On Wed, Aug 20, 2008 at 3:16 PM, Aristotle Pagaltzis <[EMAIL PROTECTED]> wrote:
> Hi $Larry et al,
>
> I brought this up as a question at YAPC::EU and found to my
> surprise that no one seems to have thought of it yet. This is
> the mail I said I'd write. (And apologies, Larry. :-) )
>
> Consider the classic example of roles named Dog and Tree which
> both have a `bark` method. Then there is a class that for some
> inexplicable reason, assumes both roles. Maybe it is called
> Mutant. This is standard fare so far: the class resolves the
> conflict by renaming Dog's `bark` to `yap` and all is well.
>
> But now consider that Dog has a method `on_sound_heard` that
> calls `bark`.
>
> You clearly don't want that to suddenly call Tree's `bark`.
>
> Unless, of course, you actually do.
>
> It therefore seems necessary to me to specify dispatch such that
> method calls in the Dog role invoke the original Dog role methods
> where such methods exist. There also needs to be a way for a
> class that assumes a role to explicitly declare that it wants
> to override that decision. Thus, by default, when you say that
> Mutant does both Dog and Tree, Dog's methods do not silently
> mutate their semantics.

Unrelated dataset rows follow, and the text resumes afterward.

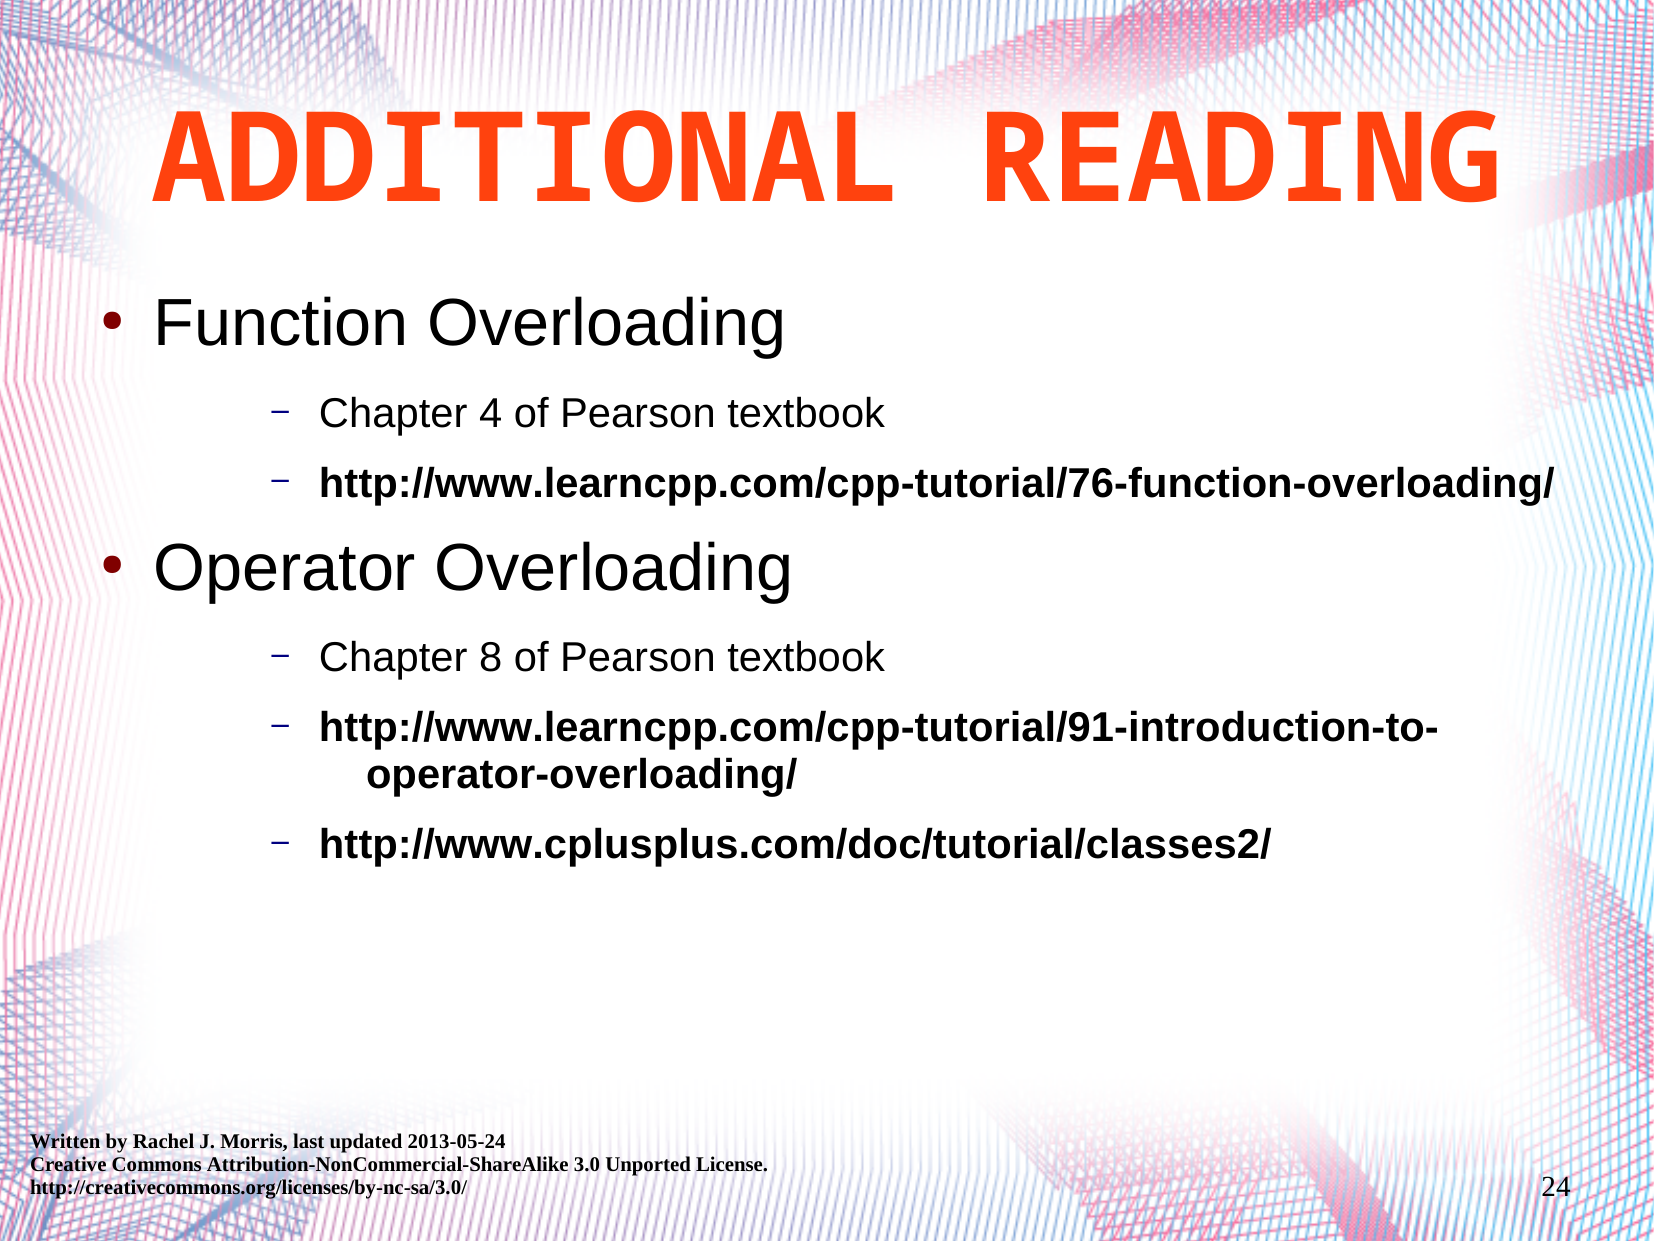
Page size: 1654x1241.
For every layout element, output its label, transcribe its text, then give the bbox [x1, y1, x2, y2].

title ADDITIONAL READING [82, 49, 1571, 257]
picture [0, 0, 1654, 1241]
list Function Overloading Chapter 4 of Pearson textbook http://www.learncpp.com/cpp-tutorial/76-function-overloading/ Operator Overloading Chapter 8 of Pearson textbook http://www.learncpp.com/cpp-tutorial/91-introduction-to-operator-overloading/ http://www.cplusplus.com/doc/tutorial/classes2/ [82, 285, 1571, 955]
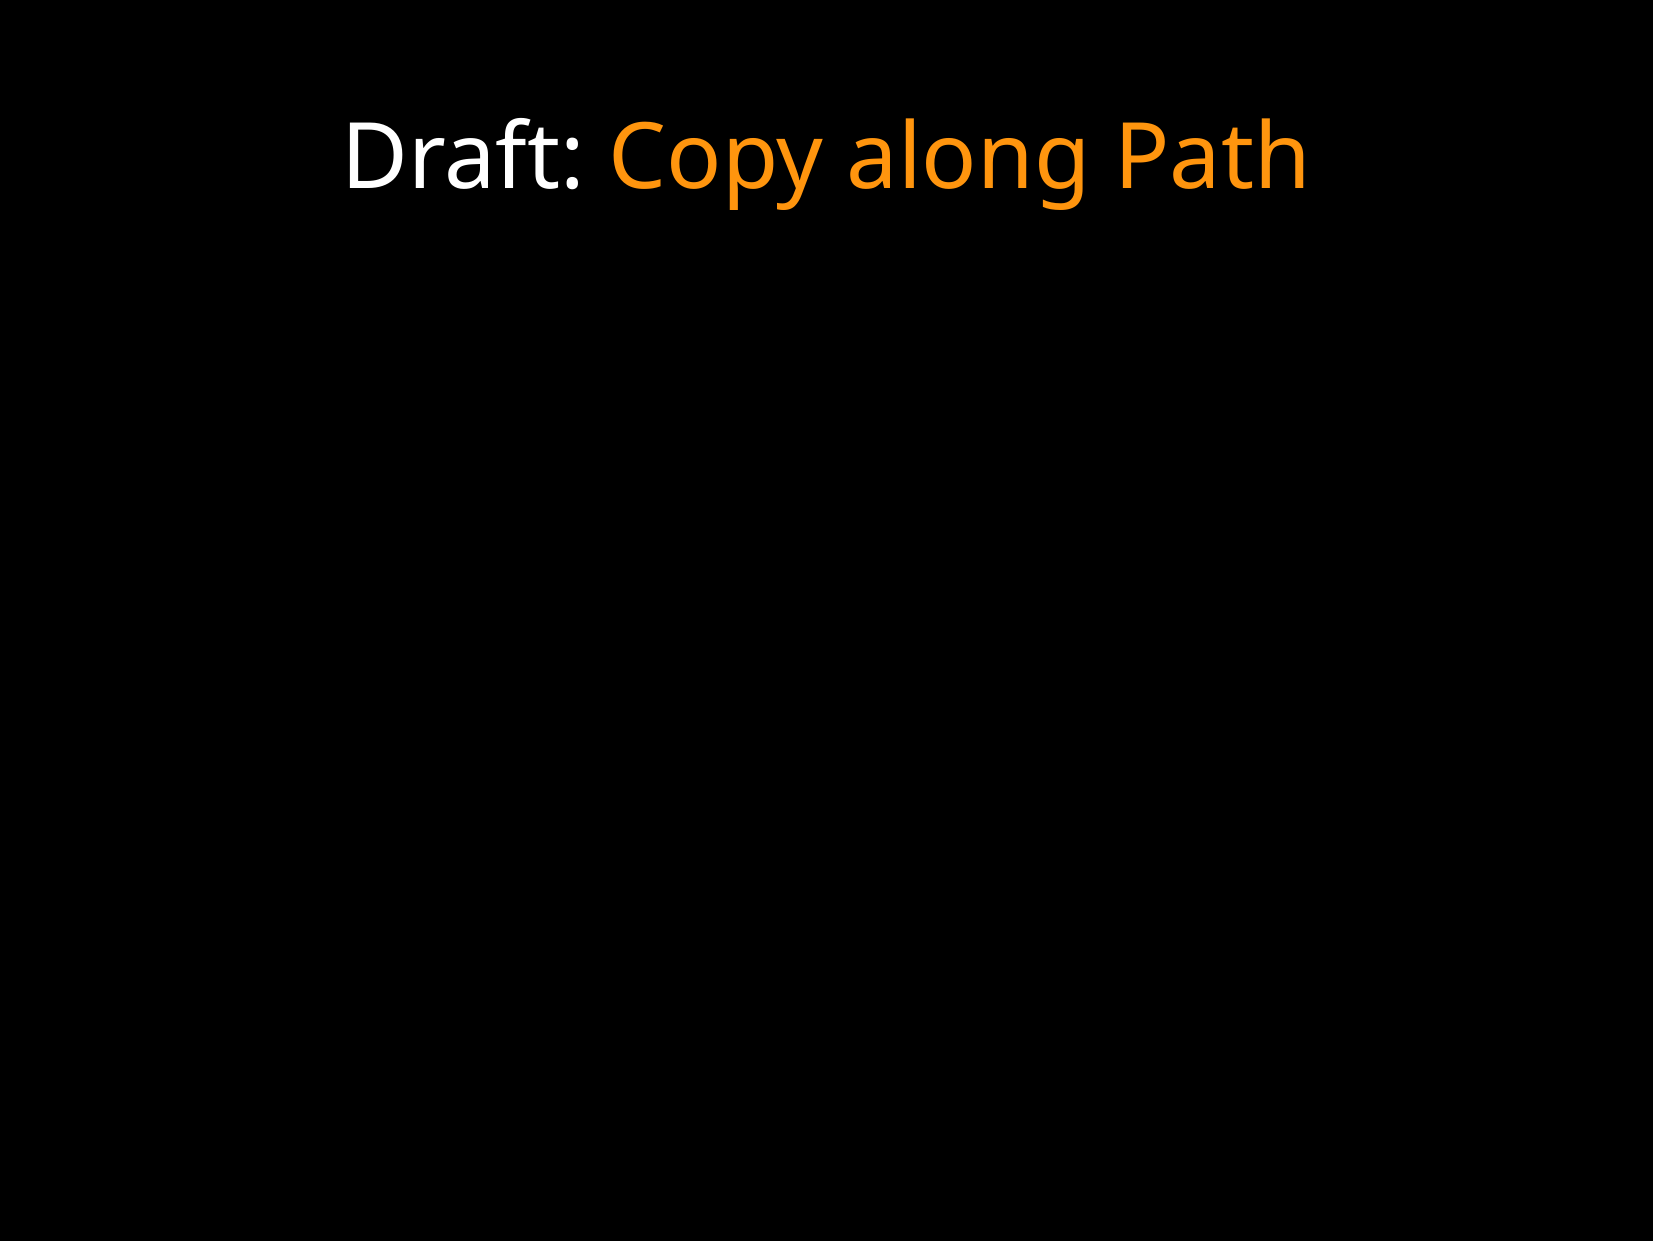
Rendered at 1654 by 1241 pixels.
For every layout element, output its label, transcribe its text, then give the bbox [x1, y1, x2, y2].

title Draft: Copy along Path [82, 49, 1571, 257]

You can cause them to do so, but you
> should have to ask for that.
>
> I am, as I mentioned initially, surprised that no one seems to
> have considered this issue, because I always thought this is what
> avoiding the False Cognate problem of mixins, as chromatic likes
> to call it, ultimately implies at the deepest level: that roles
> provide scope for their innards that preserves their identity and
> integrity (unless, of course, you explicitly stick your hands in),
> kind of like the safety that hygienic macros provide.

My thoughts:

Much of the difficulty comes from the fact that Mutant [i]doesn't[/i]
rename Dog::bark; it overrides it.  That is, a conflict exists between
Dog::bark and Tree::bark, so a class or role that composes both
effectively gets one that automatically fails.  You then create an
explicit Mutant::bark method that overrides the conflicted one; in its
body, you call the Tree::bark method (or the Dog::bark method, or both
in sequence, or neither, or...)  As such, there's no obvious link
between Mutant::bark and Tree::bark.  Likewise, you don't rename
Dog::bark; you create a new Mutant::yap that calls Dog::bark.

One thing that might help would be a trait for methods that tells us
where it came from - that is, which - if any - of the composed methods
it calls.  For instance:

  role Mutant does Dog does Tree {
    method bark() was Tree::bark;
    method yap() was Dog::bark;
  }

As I envision it, "was" sets things up so that you can query, e.g.,
Mutant::yap and find out that it's intended as a replacement for
Dog::bark.  Or you could ask the Mutant role for the method that
replaces Dog::bark, and it would return Mutant::yap.

It also provides a default code block that does nothing more than to
call Dog::bark; unless you override this with your own code block, the
result is that Mutant::yap behaves exactly like Dog::bark.

By default, this is what other methods composed in from Dog do: they
ask Mutant what Dog::bark is called these days, and then call that
method.  All that's left is to decide how to tell them to ask about
Tree::bark instead, if that's what you want them to do.